▶ **WHAT IS BEING ASKED**: Report the count of lines below that include "index", without any other text.

[Stored data entries]
■ ■ ■ ■ ■ ■ ■

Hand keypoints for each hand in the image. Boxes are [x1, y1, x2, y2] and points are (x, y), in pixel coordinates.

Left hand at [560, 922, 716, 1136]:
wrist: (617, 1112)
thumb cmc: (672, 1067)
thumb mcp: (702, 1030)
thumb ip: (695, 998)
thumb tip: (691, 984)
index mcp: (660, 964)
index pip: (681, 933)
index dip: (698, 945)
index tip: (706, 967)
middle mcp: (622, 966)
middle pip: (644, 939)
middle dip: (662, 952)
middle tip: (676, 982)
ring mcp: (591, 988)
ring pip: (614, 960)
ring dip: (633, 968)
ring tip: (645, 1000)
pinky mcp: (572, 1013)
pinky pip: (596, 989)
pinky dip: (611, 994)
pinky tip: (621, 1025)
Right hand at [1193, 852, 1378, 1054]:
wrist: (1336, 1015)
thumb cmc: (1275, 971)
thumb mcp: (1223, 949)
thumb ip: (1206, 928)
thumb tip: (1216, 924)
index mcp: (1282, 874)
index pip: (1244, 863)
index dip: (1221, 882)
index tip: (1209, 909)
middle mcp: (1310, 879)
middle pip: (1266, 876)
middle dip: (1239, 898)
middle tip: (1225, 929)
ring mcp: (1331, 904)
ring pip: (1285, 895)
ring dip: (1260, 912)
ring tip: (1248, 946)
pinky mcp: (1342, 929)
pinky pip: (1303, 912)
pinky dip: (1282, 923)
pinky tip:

■ ■ ■ ■ ■ ■ ■

▶ **EXERCISE OUTPUT**: 8